[Collected data entries]
○ ○ ○ ○ ○
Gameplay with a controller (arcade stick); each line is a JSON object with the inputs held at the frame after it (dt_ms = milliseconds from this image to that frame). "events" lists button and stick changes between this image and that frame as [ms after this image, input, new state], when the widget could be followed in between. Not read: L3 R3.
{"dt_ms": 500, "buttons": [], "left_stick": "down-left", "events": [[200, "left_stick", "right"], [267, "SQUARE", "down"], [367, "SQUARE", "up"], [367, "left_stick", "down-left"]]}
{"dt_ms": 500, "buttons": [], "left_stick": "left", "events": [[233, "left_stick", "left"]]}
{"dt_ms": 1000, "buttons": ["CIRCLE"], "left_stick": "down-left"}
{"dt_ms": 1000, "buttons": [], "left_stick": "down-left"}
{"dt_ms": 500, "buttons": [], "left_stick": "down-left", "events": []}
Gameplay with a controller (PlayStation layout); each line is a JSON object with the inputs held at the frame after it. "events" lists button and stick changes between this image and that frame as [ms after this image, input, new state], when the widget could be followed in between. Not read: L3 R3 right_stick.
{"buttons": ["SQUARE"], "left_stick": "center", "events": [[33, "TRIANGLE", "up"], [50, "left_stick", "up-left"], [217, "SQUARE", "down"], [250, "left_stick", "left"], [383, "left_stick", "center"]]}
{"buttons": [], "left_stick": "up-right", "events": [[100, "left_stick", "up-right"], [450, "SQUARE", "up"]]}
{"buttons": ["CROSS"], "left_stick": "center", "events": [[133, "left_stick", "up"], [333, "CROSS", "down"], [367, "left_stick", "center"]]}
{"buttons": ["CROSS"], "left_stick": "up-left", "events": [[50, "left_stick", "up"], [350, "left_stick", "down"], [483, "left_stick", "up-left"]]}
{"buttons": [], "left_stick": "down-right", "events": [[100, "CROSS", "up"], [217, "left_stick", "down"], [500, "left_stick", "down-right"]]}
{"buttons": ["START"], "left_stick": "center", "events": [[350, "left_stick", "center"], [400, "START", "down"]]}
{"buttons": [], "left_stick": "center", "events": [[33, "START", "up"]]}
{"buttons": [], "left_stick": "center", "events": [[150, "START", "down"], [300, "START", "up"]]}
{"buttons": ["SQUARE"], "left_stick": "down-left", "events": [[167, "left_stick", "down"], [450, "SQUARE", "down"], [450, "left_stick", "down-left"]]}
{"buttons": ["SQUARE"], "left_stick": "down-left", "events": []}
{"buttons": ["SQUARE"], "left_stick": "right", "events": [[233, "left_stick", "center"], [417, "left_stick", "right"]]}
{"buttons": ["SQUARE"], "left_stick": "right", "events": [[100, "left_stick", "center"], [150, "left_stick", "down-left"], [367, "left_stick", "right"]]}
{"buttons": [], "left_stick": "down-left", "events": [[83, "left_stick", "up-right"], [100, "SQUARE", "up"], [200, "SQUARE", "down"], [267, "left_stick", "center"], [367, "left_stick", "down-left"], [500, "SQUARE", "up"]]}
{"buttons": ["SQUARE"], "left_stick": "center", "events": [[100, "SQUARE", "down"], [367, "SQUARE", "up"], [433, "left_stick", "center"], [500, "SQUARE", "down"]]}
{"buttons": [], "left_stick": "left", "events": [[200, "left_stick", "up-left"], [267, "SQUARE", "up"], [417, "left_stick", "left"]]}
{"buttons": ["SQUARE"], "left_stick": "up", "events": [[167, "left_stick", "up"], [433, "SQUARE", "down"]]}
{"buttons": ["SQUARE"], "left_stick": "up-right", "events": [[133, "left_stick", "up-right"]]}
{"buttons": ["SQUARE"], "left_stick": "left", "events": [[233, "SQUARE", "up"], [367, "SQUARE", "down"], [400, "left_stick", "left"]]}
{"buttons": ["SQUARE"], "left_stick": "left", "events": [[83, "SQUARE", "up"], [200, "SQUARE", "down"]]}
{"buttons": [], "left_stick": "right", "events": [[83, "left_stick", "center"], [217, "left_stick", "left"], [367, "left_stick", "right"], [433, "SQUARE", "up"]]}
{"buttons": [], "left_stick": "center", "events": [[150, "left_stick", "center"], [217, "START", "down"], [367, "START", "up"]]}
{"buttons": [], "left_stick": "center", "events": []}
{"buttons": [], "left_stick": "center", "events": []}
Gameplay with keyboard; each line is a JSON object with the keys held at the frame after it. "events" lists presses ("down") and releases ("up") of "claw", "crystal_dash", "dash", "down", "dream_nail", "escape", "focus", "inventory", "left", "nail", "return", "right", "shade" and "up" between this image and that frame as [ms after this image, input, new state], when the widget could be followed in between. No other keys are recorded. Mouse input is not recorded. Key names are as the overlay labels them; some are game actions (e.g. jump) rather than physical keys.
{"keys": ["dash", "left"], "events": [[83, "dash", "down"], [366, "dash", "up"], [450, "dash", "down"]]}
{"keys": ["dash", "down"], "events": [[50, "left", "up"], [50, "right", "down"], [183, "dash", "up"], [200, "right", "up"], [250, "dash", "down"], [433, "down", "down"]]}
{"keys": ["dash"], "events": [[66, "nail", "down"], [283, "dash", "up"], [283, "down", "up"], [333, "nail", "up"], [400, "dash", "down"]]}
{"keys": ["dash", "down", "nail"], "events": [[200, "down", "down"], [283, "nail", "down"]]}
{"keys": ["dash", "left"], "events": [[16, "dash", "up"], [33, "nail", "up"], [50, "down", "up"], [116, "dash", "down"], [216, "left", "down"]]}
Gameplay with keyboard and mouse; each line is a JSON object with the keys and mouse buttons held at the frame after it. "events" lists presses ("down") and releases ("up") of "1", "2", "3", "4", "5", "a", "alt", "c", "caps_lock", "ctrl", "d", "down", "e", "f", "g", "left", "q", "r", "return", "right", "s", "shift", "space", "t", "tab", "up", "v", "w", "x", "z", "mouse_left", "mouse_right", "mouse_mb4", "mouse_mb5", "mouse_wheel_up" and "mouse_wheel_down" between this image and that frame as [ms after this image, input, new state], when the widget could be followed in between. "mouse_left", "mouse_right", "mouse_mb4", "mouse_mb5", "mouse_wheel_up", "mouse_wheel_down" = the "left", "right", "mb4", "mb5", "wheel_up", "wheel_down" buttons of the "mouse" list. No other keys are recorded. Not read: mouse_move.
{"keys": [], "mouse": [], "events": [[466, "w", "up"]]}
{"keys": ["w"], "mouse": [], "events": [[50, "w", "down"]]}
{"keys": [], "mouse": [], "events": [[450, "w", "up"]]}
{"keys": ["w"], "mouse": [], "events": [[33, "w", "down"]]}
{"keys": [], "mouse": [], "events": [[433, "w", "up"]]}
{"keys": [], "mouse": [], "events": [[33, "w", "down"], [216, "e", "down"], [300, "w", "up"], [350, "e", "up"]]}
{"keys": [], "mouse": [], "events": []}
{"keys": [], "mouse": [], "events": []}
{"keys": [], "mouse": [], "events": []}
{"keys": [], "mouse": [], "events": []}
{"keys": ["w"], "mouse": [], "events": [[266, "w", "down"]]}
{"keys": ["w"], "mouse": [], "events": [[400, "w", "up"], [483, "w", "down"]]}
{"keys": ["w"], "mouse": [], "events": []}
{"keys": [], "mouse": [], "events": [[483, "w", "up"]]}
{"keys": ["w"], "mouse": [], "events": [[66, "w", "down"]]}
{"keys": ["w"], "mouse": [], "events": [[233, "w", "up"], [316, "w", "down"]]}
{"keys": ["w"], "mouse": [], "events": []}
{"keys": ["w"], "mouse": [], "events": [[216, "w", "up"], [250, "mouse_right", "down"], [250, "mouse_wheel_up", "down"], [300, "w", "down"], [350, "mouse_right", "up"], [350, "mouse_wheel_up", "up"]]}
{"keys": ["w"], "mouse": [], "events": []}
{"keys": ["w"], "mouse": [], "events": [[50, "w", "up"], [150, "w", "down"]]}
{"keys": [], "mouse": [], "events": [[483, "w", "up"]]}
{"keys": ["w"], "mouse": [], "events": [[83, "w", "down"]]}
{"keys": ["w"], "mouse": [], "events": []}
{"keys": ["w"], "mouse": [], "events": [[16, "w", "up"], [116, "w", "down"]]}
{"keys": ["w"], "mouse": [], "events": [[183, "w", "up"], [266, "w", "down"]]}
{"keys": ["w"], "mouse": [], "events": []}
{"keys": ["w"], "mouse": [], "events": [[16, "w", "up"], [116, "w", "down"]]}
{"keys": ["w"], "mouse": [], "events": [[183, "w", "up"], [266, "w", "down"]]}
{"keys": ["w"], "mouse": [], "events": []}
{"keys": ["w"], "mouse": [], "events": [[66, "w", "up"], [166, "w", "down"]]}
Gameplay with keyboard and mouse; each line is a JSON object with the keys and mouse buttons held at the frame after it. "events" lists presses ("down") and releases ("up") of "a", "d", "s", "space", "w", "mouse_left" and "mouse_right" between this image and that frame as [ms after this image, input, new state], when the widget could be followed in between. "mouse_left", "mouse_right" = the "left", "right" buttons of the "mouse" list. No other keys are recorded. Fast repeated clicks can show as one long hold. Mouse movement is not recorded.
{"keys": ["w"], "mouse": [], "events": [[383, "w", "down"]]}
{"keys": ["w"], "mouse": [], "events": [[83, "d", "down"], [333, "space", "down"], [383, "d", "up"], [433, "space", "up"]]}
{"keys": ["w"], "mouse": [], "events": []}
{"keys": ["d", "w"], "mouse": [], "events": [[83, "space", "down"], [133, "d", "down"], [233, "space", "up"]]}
○ ○ ○ ○ ○
> _Description of the task_
Write down how many lines above contain the string "START", and nothing besides.

> _Solution to the exercise_
4